* [Your goal]: Can you format everything from the start of the data down to the line containing "terpisah atau gim" as a Markdown table with the columns No. and Text, one numbered row per line? Skip blank lines and leave the pictures out.

* [Given data]:
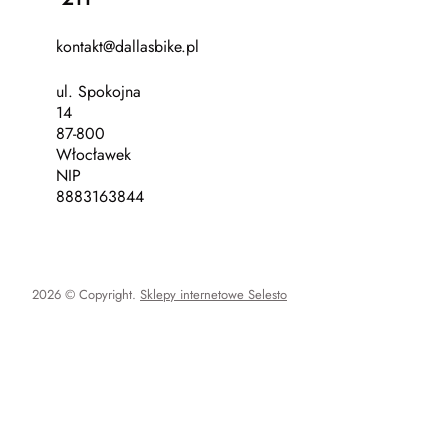
kontakt@dallasbike.pl
ul. Spokojna
14
87-800
Włocławek
NIP
8883163844
2026 © Copyright.
Sklepy internetowe Selesto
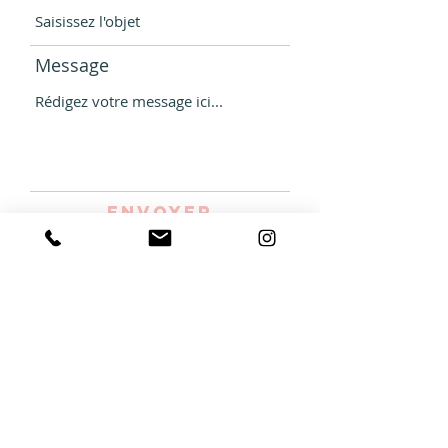
Message
Envoyer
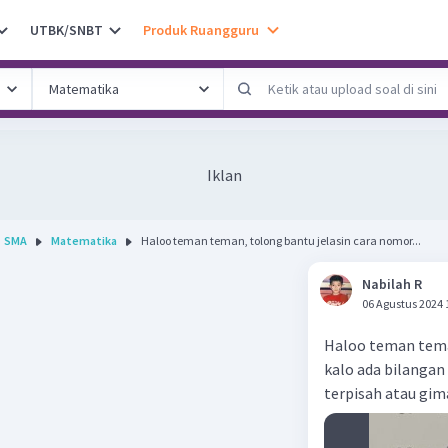
UTBK/SNBT
Produk Ruangguru
Iklan
SMA
Matematika
Haloo teman teman, tolong bantu jelasin cara nomor...
Nabilah R
06 Agustus 2024 
Haloo teman teman
kalo ada bilangan 
terpisah atau gim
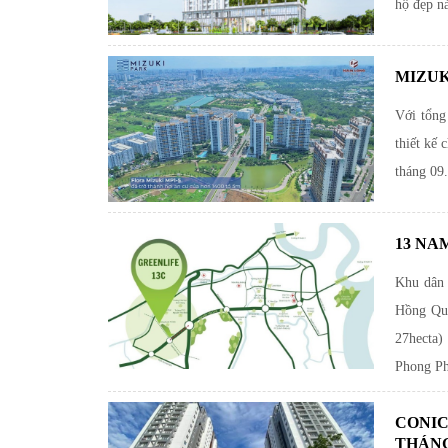
hộ đẹp n
MIZUK
Với tổng
thiết kế 
tháng 09
13 NA
Khu dân 
Hồng Qua
27hecta)
Phong Ph
CONIC
THÁNG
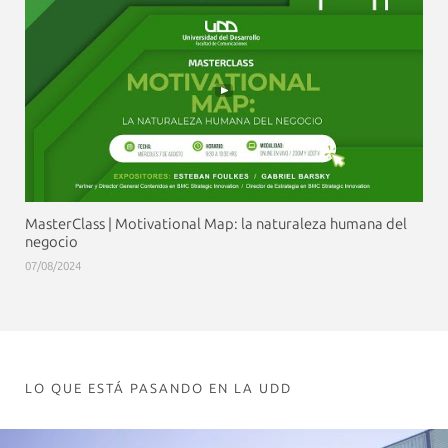
MasterClass | Motivational Map: la naturaleza humana del
negocio
07/08/2024
LO QUE ESTÁ PASANDO EN LA UDD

* [Solution to this exercise]:
| No. | Text |
|---|---|
| 1 | kontakt@dallasbike.pl |
| 2 | ul. Spokojna |
| 3 | 14 |
| 4 | 87-800 |
| 5 | Włocławek |
| 6 | NIP |
| 7 | 8883163844 |
| 8 | 2026 © Copyright. |
| 9 | Sklepy internetowe Selesto |
| 10 | Message |
| 11 | Envoyer |
| 12 | UTBK/SNBT |
| 13 | Produk Ruangguru |
| 14 | Iklan |
| 15 | SMA |
| 16 | Matematika |
| 17 | Haloo teman teman, tolong bantu jelasin cara nomor... |
| 18 | Nabilah R |
| 19 | 06 Agustus 2024  |
| 20 | Haloo teman teman |
| 21 | kalo ada bilangan  |
| 22 | terpisah atau gim |